It is appropriate to start off with some Constitutional wisdom from the Father of the Constitution, before we proceed.
It poisons the blessing of liberty itself. It will be of little avail to the people, that the laws are made by men of their own choice, if the laws be so voluminous that they cannot be read, or so incoherent that they cannot be understood; if they be repealed or revised before they are promulgated, or undergo such incessant changes that no man, who knows what the law is today, can guess what it will be tomorrow. Law is defined to be a rule of action; but how can that be a rule, which is little known, and less fixed?
--James Madison, Federalist No 62
In the previous article, “Which Came First, the Rooster or the Egg?“, we were focused on the original charge, violation of 18 US Code § 432, which was the charge in the original Indictment, dated February 3, 2016. Though the government did the intimidation, the defendants are charged with that crime, there is nothing to demonstrate that the defendants intimidated or threatened anybody.
Just over a month later (I guess it took the United States Attorneys that long to try and find something a little more, well, tenable, to charge the defendants with), a Superseding Indictment was filed on March 8, 2016. It is with Count 2 of the Superseding Indictment that we will be discussing, here, along with both logical and historical perspectives.
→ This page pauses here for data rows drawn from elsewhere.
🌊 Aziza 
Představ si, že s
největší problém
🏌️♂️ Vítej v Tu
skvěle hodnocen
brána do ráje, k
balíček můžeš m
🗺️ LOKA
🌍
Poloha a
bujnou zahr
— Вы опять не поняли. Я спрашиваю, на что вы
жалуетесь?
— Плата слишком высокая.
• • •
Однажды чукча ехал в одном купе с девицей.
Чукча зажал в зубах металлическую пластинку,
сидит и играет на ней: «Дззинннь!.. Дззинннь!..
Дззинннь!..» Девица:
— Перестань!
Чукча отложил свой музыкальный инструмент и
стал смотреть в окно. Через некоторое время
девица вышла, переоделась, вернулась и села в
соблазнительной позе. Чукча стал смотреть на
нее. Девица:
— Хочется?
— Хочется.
Before we proceed, you may want to refresh your memory, from another earlier article, in which it was apparent to Representative Greg Walden, in his Speech on the Floor of the House of Representatives (Published January 8, 2016 – 24 minutes), that if Congress makes a law, pursuant to the Constitution, it doesn’t mean that the Administrative Agencies are going to abide by that law, or, perhaps, interpret it contrary to its intent.